Они отыскали кафе в тени отеля, наполненного эмигрантами и проститутками. Заказали ром, потому что было холодно. Ели, потому что больше нечем было заняться.
— Она оставила тебя? — спросил де Маслофф.
— Конечно нет.
— Тогда что же?
— Ничего. — Но после ещё одной глухой паузы он спросил: — Кто такой Ролан Михард?
Де Маслофф улыбнулся:
— Дорогой, все знают о Ролане Михарде, повесе из Генерального штаба.
— Превосходно. И что дальше?
Де Маслофф вновь улыбнулся, поглаживая пальцем подбородок. Чуть искусственный жест.
— Сын разорившейся графини. Любит войну, любит женщин, особенно любит женщин. Воображает себя кем-то вроде мецената и вхож во все возможные круги.
— Женат?
— Слава Богу, нет.
Грей налил второй стакан рома.
— Он завтракает с Зелле.
— Что с того? Он приглашает на завтрак многих женщин. К «Максиму». Столик всегда заказан.
— А ещё он купил её портрет моей работы.
Де Маслофф сурово посмотрел на него:
— Ты знаешь, Ники, ревность может быть очень утомительна.
Они расстались в сумерках, в тот беспокойный час, когда улицы заполнены клерками и машинистками, спешащими в метро. Несколько кварталов Грей просто шёл в этой толпе, с трудом сознавая, что у него нет другого места, куда бы он мог пойти, кроме дома, и ничего иного ему не оставалось, как ждать её.

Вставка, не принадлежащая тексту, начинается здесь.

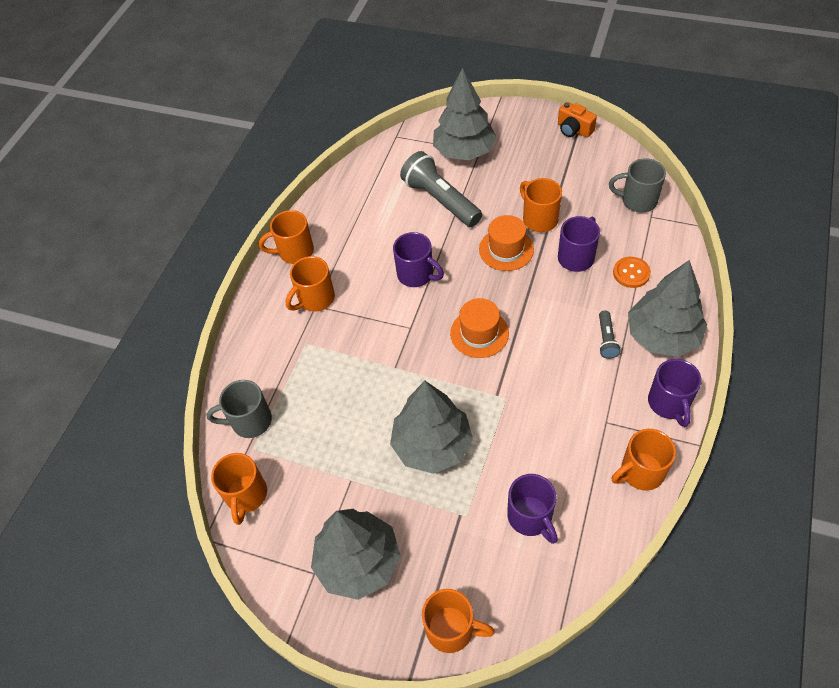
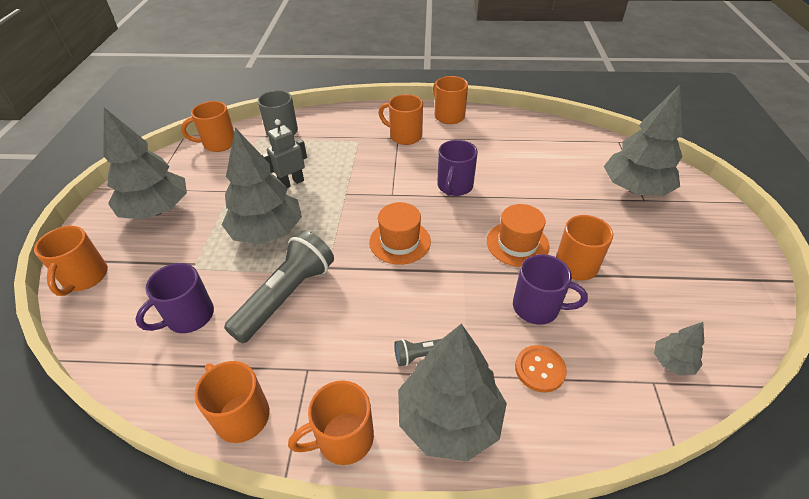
camera: 70 degrees right, 10 degrees down
(358, 417) = (291, 183): none -> grey robot
(440, 200) = (556, 185): grey flashlight -> grey flashlight (286, 296)
(574, 129) = (747, 275): orange camera -> none
(637, 200) = (672, 362): grey mug -> grey tree
(669, 403) = (343, 438): purple mug -> orange mug

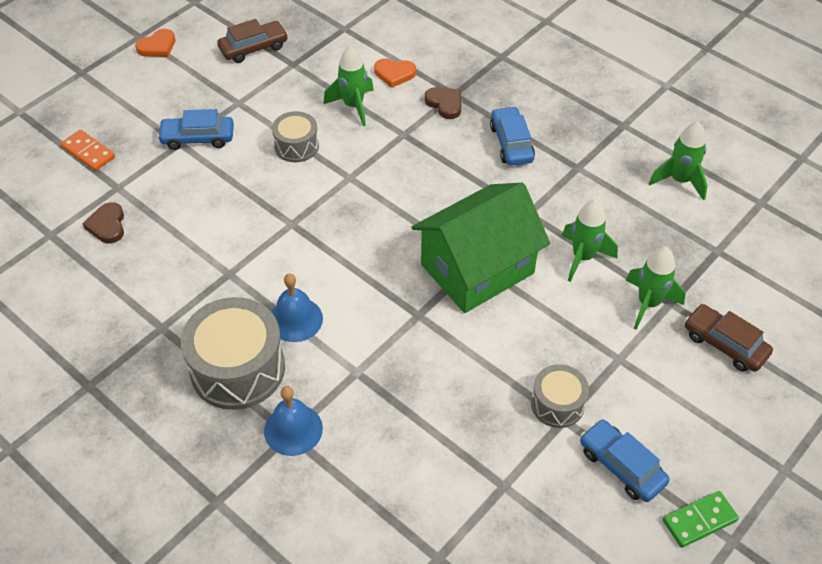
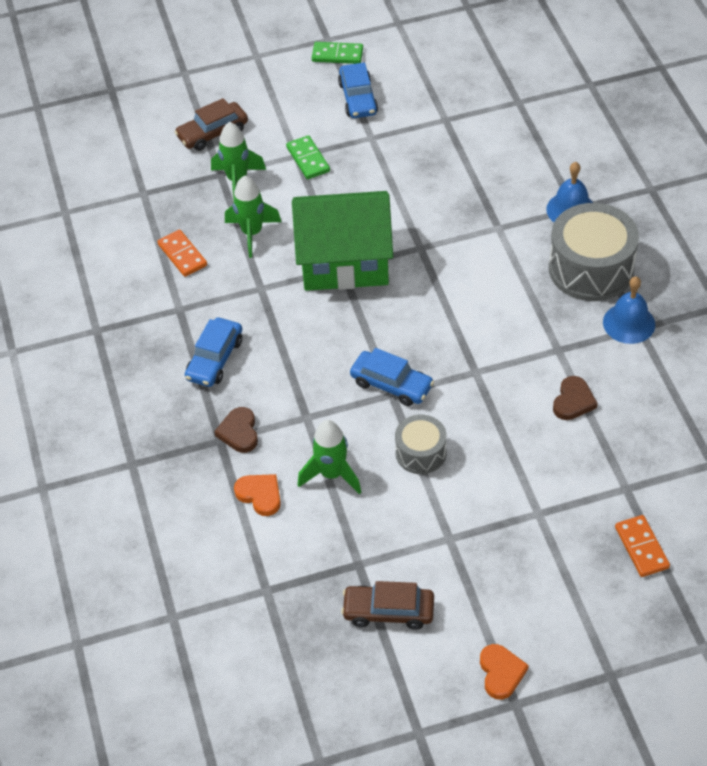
camera: 145 degrees left, 0 degrees up
(107, 225) = (652, 448): brown heart -> brown heart (573, 401)
(157, 46) = (501, 673): orange heart -> orange heart turned 90 degrees clockwise
(198, 138) = (516, 511): blue car -> blue car (391, 384)
(295, 319) = (522, 286): blue bell -> blue bell (629, 323)
(557, 404) = (367, 147): grey drum -> none
(604, 360) = (308, 159): none -> green domino
(622, 211) = (182, 255): none -> orange domino
(679, 181) = (107, 258): green rocket -> none
(724, 344) = (212, 133): brown car -> brown car turned 75 degrees clockwise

Она вернулась вскоре после восьми вечера. Он сидел у мольберта, глядя на натюрморт. Он поставил пустые бутылки на подоконник, рядом с грушей и ломтём хлеба. Когда она подошла поближе, он почувствовал, что от неё всё ещё слабо пахнет сигаретой полковника. Она подошла почти вплотную, продолжая отводить взгляд.
— Ну и как всё было?
Она вздохнула. Чересчур наигранно, подумал он.
— Утомительно.
— Куда он повёл тебя?
Она поколебалась, будто не могла вспомнить.
— К «Максиму».
— Ну, по крайней мере, еда должна быть хорошей.
— Я полагаю, — с интонацией, которую она явно переняла в салонах.